Вчера мне приснилась Натальюшка. Она пришла ко мне в келью с закрытым
лицом. Гадаю, не померла ли она... утиральник твой получил... спасибо...
посылаю тебе артус, девятичиновную просфору, положи их на божницу и пей
каждое утро со святой водой, это тебе хорошо и от всякого недуга
пользительно".
Анна радостно клала письмо за пазуху и ходила перечитывать по базарным
дням к лавочнику Левке.
По селу загуторили, что она от Степки забрюхатела.
ГЛАВА ВТОРАЯ
Филипп запряг лошадь, перекрестил Лимпиаду и, тронув вожжи, помчал на
дорогу.
Он ехал в Чухлинку сказать, что приехали инженеры и отрезали к
казенному участку, который покупал какой-то помещик, Чухлинский пасик.
Пасик - еланка и орешник, место буерачное и неприглядное.
Но мужики каждой осенью дробились на выти и почти по мешку на душу
набирали орехов.
Весной там паслись овцы, и в рытых землянках жили пастухи.
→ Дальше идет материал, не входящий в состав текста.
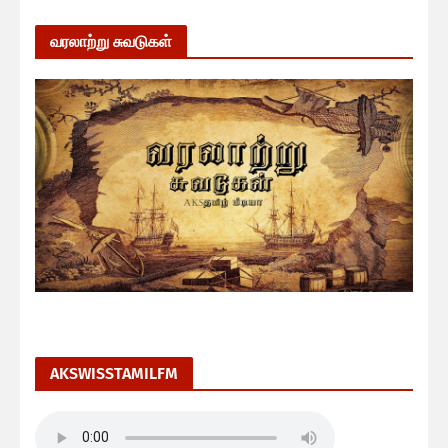
வரலாற்று சுவடுகள்
AKSWISSTAMILFM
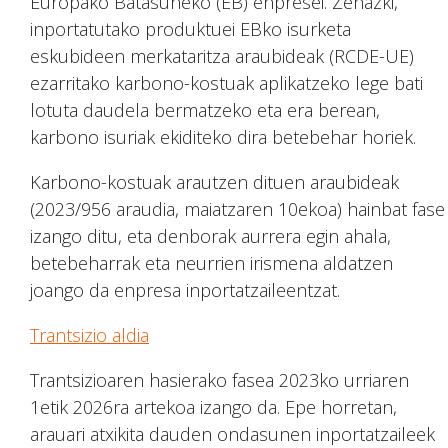
Europako Batasuneko (EB) enpresei. Zehazki,
inportatutako produktuei EBko isurketa
eskubideen merkataritza araubideak (RCDE-UE)
ezarritako karbono-kostuak aplikatzeko lege bati
lotuta daudela bermatzeko eta era berean,
karbono isuriak ekiditeko dira betebehar horiek.
Karbono-kostuak arautzen dituen araubideak
(2023/956 araudia, maiatzaren 10ekoa) hainbat fase
izango ditu, eta denborak aurrera egin ahala,
betebeharrak eta neurrien irismena aldatzen
joango da enpresa inportatzaileentzat.
Trantsizio aldia
Trantsizioaren hasierako fasea 2023ko urriaren
1etik 2026ra artekoa izango da. Epe horretan,
arauari atxikita dauden ondasunen inportatzaileek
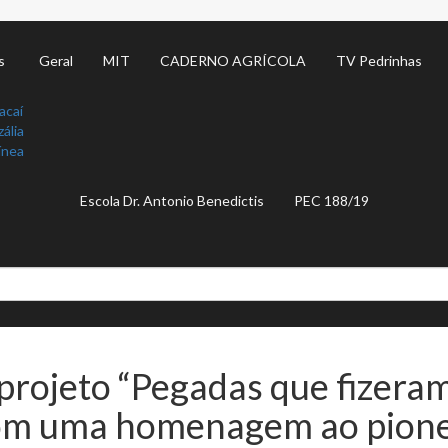
s
Geral
MIT
CADERNO AGRÍCOLA
TV Pedrinhas
acaí
ália
ínea
Escola Dr. Antonio Benedictis
PEC 188/19
 projeto “Pegadas que fizera
com uma homenagem ao pionei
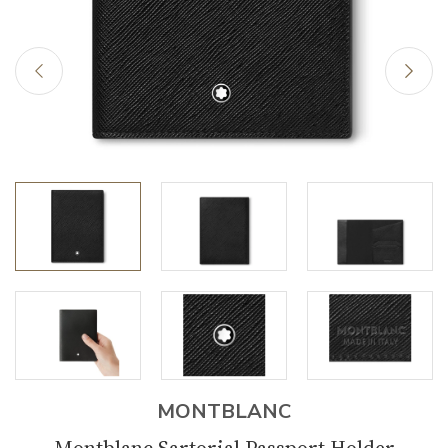
MONTBLANC
Montblanc Sartorial Passport Holder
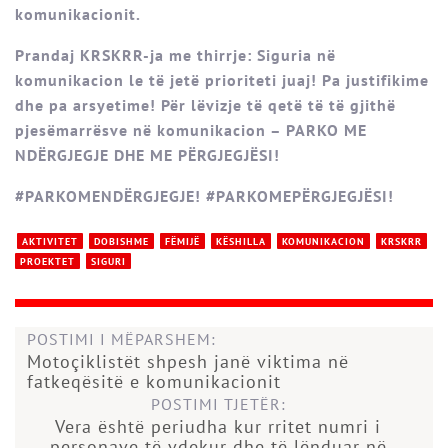
komunikacionit.
Prandaj KRSKRR-ja me thirrje: Siguria në
komunikacion le të jetë prioriteti juaj! Pa justifikime
dhe pa arsyetime! Për lëvizje të qetë të të gjithë
pjesëmarrësve në komunikacion – PARKO ME
NDËRGJEGJE DHE ME PËRGJEGJËSI!
#PARKOMENDËRGJEGJE! #PARKOMEPËRGJEGJËSI!
AKTIVITET
DOBISHME
FËMIJË
KËSHILLA
KOMUNIKACION
KRSKRR
PROEKTET
SIGURI
POSTIMI I MËPARSHEM:
Motoçiklistët shpesh janë viktima në
fatkeqësitë e komunikacionit
POSTIMI TJETËR:
Vera është periudha kur rritet numri i
personave të vdekur dhe të lënduar në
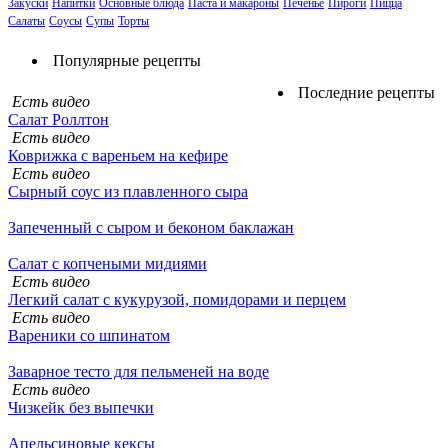
Закуски
Напитки
Основные блюда
Паста и макароны
Печенье
Пироги
Пицца
Салаты
Соусы
Супы
Торты
Популярные рецепты
Последние рецепты
Есть видео
Салат Роллтон
Есть видео
Коврижка с вареньем на кефире
Есть видео
Сырный соус из плавленного сыра
Запеченный с сыром и беконом баклажан
Салат с копчеными мидиями
Есть видео
Легкий салат с кукурузой, помидорами и перцем
Есть видео
Вареники со шпинатом
Заварное тесто для пельменей на воде
Есть видео
Чизкейк без выпечки
Апельсиновые кексы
Филипп досадовал, что чухлинцы не могли приехать по наказу сами.
Спустился в долину и увидел вбивавшего колья около плотины Карева.
- Далеко?
- Да в Чухлинку, - сердито махнул он, заворачивая к мельнице.
- Отрезали ведь, - поморщился и стер со лба остывающий пот.
- Плохое дело...
- Куда хуже.
- Ты погоди ехать в Чухлинку, - сказал Карев. - Попьем чай, погуторим,
а потом и я с тобой поеду.
День был ветряный, и сивые тучи, как пакля, трепались и, подхваченные
ветром, таяли.
Филипп отпустил повод, завязал его за оглоблю и отвел лошадь на траву.
Летняя томь кружила голову, он открыл губы и стал пить ветер.
- Ох, - говорил Карев, - теперь война пойдет не на шутку. Да и нельзя
никак. Им, инженерам-то, что! Подкупил их помещик, отмерили ему этой
астролябией без лощин, значит, и режь. Ведь они хитрые бестии. Думают: не
смекнут мужики.
- Где смекнуть второпях-то, - забуробил Филипп, - тут все портки
растеряешь.
- Я думаю нанять теперь своих инженеров и перемерить участки... Нужно
вот только посмотреть бумаги - как там сказано, с лощинами или без лощин.
Если не указано - плевое дело. У нас на яру ведь нет впадин и буераков,
кроме этой долины, а в старину земли делили не как сейчас делят.
- Говоришь - война будет, значит, не миновать... Кто их знает: целы ли
бумаги.
Тучи клубились шерстью и нитками сучили дождь.
Карев надел кожан, дал Филиппу накрыться веретье, и поехали на
Чухлинку.
Дорога кисла киселем, и грязь обдавала седоков в спины и в лицо.
Лес дымил как задавленным пожаром; в щеки сыпал молодятник-мох, и веяло
пролетней вялостью.
Переехали высохший ручей и стали взбираться на бугор.
Сотский вырезал из орясника палку, обстрогал конец и, нахлобучив шапку,
вышел на кулижку.
- На сход, - кричал он, прислоняясь к мутно-голубым стеклам.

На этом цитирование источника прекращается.